As provost, Lieberman will be the university's chief academic officer. He will be responsible for working with the deans of Johns Hopkins' nine academic divisions and will have oversight for research at a university that for decades has received more federal research and development dollars than any other.
"Johns Hopkins has been at the cutting edge of American higher education for more than 135 years, generating knowledge and applying ingenuity to the biggest questions we face as an increasingly global society," Lieberman says. "I'm excited by the challenge of helping a great university determine how and where it will make its next contributions."
Lieberman will join Johns Hopkins on July 1.
"I'm thrilled about the opportunity to work with President Daniels and am eager to join Johns Hopkins and meet my new colleagues," he says. "The provost's No. 1 job is maintaining and advancing the academy quality of the university, and that starts with working with the faculty."
Lieberman has been a faculty member at Columbia since 1994, becoming a department chair in 2007, vice dean for academic affairs in 2009, and interim dean of SIPA more than a year ago.
Daniels praised Lieberman's track record as a creative academic leader, recruiting faculty members, formulating and executing a strategic plan, developing promotion and tenure policies, instituting curricular reform, and enhancing faculty diversity.
In addition, he said, Lieberman's skill and experience leading an interdisciplinary school at Columbia also would be important at Johns Hopkins, which is broadly committed to collaboration across disciplinary and organizational boundaries.
"The imaginative collaborative approaches that Rob fosters mirror the approaches we have been taking here at Johns Hopkins," Daniels says. "As provost, Rob will be able to further nurture this spirit and lend critical leadership and support for the important work of our deans, schools, and students across the university."

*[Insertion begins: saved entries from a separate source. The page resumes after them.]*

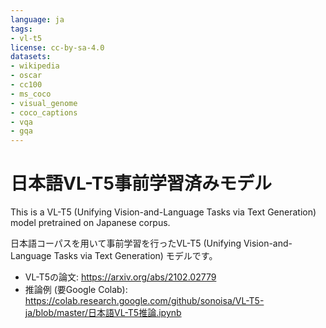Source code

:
```yaml
---
language: ja
tags:
- vl-t5
license: cc-by-sa-4.0
datasets:
- wikipedia
- oscar
- cc100
- ms_coco
- visual_genome
- coco_captions
- vqa
- gqa
---
```


# 日本語VL-T5事前学習済みモデル

This is a VL-T5 (Unifying Vision-and-Language Tasks via Text Generation) model pretrained on Japanese corpus.

日本語コーパスを用いて事前学習を行ったVL-T5 (Unifying Vision-and-Language Tasks via Text Generation) モデルです。 

- VL-T5の論文: https://arxiv.org/abs/2102.02779
- 推論例 (要Google Colab): https://colab.research.google.com/github/sonoisa/VL-T5-ja/blob/master/日本語VL-T5推論.ipynb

Lieberman is a well-known scholar on issues of race and politics in America, social welfare policy, and the welfare state.
A 1986 graduate of Yale University, he received his doctorate in political science from Harvard University in 1994. His first book, Shifting the Color Line: Race and the American Welfare State, won prizes including the 1999 Lionel Trilling Book Award for the best book by a Columbia faculty member. He has since published Shaping Race Policy: The United States in Comparative Perspective and co-edited a Johns Hopkins University Press title, Democratization in America: A Comparative-Historical Analysis. Two more books are forthcoming.
He has received awards including fellowships from the Russell Sage Foundation, the German Marshall Fund, and the American Philosophical Society.
Lieberman will succeed Lloyd B. Minor, who left Johns Hopkins in summer 2012 to become dean of medicine at Stanford University. Jonathan A. Bagger, a vice provost and Krieger-Eisenhower Professor of Physics and Astronomy, has been serving in an interim capacity.